Living in a Moroccan Medina

The Jemaa al-Casbah, the mosque in the Casbah, just uphill from my house, that broadcasts predawn sermons over a loudspeaker.
The Casbah mosque, just uphill from my house, broadcasts predawn sermons over a loudspeaker.

Hello again, Black Gate readers! You may have noticed that I dropped off the blog, and indeed the rest of the Internet, for all of October. You did notice, didn’t you? You didn’t? Well, I was gone. I spent the entire month on a writing retreat in Tangier, Morocco. I’ve written about visiting Tangier before on this blog, but this time I decided to dedicate a longer time in the city to some writing. My current project, The Last Hotel Room, is a novel set in contemporary Tangier, and I thought it a perfect opportunity to try out my own version of a writing retreat.

Through local contacts I was able to rent a house in the medina, the old historic quarter. My house was a traditional building of northern Morocco — two stories and a rooftop terrace surrounding an airshaft topped with glass. Sunlight and ventilation came courtesy of the airshaft, the only other windows being small ones in the downstairs kitchen and upstairs kitchenette. The interior was cleverly designed so that each room felt open to the sunlight from the airshaft while remaining out of view of the other rooms, providing openness and privacy at the same time.

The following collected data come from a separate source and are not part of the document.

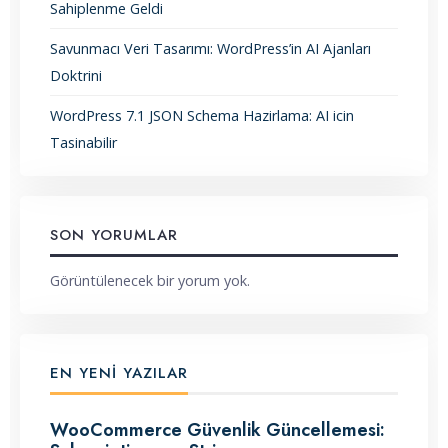
Sahiplenme Geldi
Savunmacı Veri Tasarımı: WordPress’in AI Ajanları
Doktrini
WordPress 7.1 JSON Schema Hazirlama: AI icin
Tasinabilir
SON YORUMLAR
Görüntülenecek bir yorum yok.
EN YENI YAZILAR
WooCommerce Güvenlik Güncellemesi:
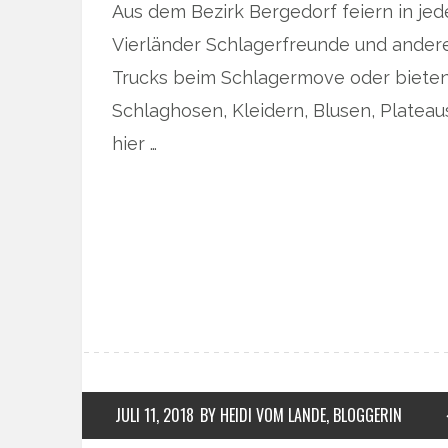
Aus dem Bezirk Bergedorf feiern in je
Vierländer Schlagerfreunde und ander
Trucks beim Schlagermove oder biete
Schlaghosen, Kleidern, Blusen, Platea
hier …
JULI 11, 2018
BY HEIDI VOM LANDE, BLOGGERIN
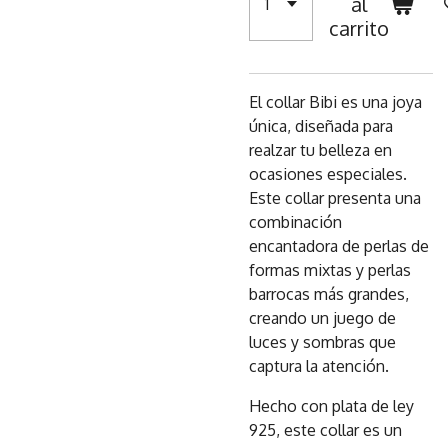
al
carrito
El collar Bibi es una joya
única, diseñada para
realzar tu belleza en
ocasiones especiales.
Este collar presenta una
combinación
encantadora de perlas de
formas mixtas y perlas
barrocas más grandes,
creando un juego de
luces y sombras que
captura la atención.
Hecho con plata de ley
925, este collar es un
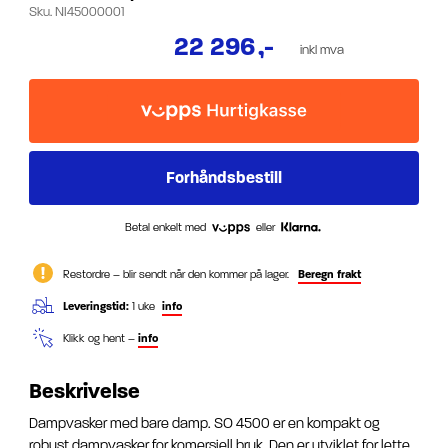
Sku.
NI45000001
22 296
,-
inkl mva
Betal enkelt med
eller
Restordre – blir sendt når den kommer på lager.
Beregn frakt
Leveringstid:
1 uke
info
Klikk og hent –
info
Beskrivelse
Dampvasker med bare damp. SO 4500 er en kompakt og
robust dampvasker for komersiell bruk. Den er utviklet for lette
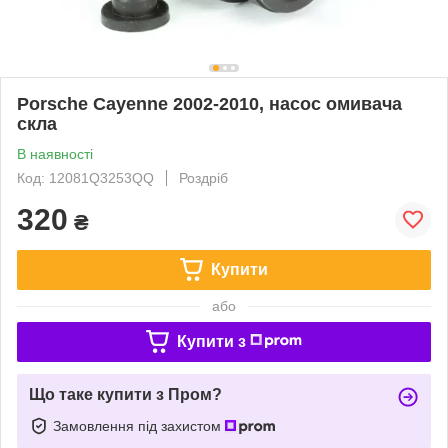
Porsche Cayenne 2002-2010, насос омивача
скла
В наявності
Код: 12081Q3253QQ
Роздріб
320
₴
Купити
або
Купити з
Що таке купити з Пром?
Замовлення під захистом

This sort of architecture has an unusual acoustic effect. Noises next door and on the street just outside sound like they’re coming from inside the house. Your neighbor’s door opening sounds like your door opening. It’s a bit weird at first, but it never makes you nervous because your house is a fort. Doors are made of metal and secured with heavy bolts. The airshaft has a cage-like barrier to keep people from dropping in unannounced. My two windows were both well above street level and protected with iron bars.